Dio un repentino paso al frente.

—Es más de lo que podía esperar ni merecer. ¡No adopte usted ese aire tan preocupado, señor mío! Estas nubes pasarán. Ha sufrido usted duras pruebas en varios respectos y en gran parte es culpa mía por haber aumentado sus preocupaciones.

—La verdad es que estoy aprendiendo demasiadas cosas. Hombres y mujeres… Le ruego que no se eche a reír, pero me había propuesto hacer una observación prudente y distanciada del carácter de ambos, pero en mi asociación con usted y con ella también y con el pobre Wheeler… Estas lágrimas son involuntarias y resultado de la serie de golpes que me he dado en la cabeza. Le ruego que no les haga caso. Dios mío, un hombre de…

—¿Qué edad tiene? —Cuando se lo dije, exclamó—: ¿Sólo?

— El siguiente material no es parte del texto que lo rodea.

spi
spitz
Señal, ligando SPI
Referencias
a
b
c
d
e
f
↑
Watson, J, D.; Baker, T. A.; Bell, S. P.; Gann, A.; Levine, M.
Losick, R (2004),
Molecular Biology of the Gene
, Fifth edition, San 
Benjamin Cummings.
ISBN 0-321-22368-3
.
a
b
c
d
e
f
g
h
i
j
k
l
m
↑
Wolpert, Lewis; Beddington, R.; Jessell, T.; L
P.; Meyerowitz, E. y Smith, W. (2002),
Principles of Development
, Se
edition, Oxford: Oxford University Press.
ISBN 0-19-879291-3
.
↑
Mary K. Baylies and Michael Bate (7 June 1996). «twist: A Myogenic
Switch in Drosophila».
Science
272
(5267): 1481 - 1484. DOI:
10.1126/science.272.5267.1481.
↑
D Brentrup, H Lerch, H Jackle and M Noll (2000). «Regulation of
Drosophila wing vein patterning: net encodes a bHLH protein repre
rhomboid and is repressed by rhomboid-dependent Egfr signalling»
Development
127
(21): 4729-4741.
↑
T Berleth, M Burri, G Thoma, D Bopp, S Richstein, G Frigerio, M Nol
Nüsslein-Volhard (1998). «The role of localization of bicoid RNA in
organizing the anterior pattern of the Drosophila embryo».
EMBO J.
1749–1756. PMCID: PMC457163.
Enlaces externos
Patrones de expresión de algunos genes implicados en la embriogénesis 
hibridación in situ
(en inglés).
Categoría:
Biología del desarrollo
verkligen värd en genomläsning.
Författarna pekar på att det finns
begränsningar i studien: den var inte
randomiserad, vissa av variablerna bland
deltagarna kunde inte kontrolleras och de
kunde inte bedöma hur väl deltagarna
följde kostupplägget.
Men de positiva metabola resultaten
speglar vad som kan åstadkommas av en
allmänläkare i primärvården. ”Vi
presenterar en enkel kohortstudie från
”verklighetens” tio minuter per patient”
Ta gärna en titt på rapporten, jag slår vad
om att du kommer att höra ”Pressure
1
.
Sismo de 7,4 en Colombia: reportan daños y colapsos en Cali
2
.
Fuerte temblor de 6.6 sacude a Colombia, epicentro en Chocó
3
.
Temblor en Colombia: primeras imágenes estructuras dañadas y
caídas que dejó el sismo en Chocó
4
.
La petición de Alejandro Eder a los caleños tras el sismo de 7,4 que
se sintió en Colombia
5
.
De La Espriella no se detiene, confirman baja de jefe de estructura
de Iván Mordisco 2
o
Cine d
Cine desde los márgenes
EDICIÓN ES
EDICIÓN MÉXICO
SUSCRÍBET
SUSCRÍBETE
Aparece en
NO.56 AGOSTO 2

—¿A qué tanto asombro? ¿Cuántos años creía que tenía?

—Más. Muchos más.

Desapareció de su rostro aquella cortante expresión de distanciamiento, sustituida por otra. Yo, titubeante, le alargué una mano, y él, como el inglés de generoso corazón que es, la tomó en las suyas con un apretón emocionante y viril.

—¡Edmund!

—¡Mi querido amigo!

Pese a que yo tenía conciencia de que nuestra situación era algo cómica, en aquel momento resultaba imposible toda reserva, y devolví el apretón.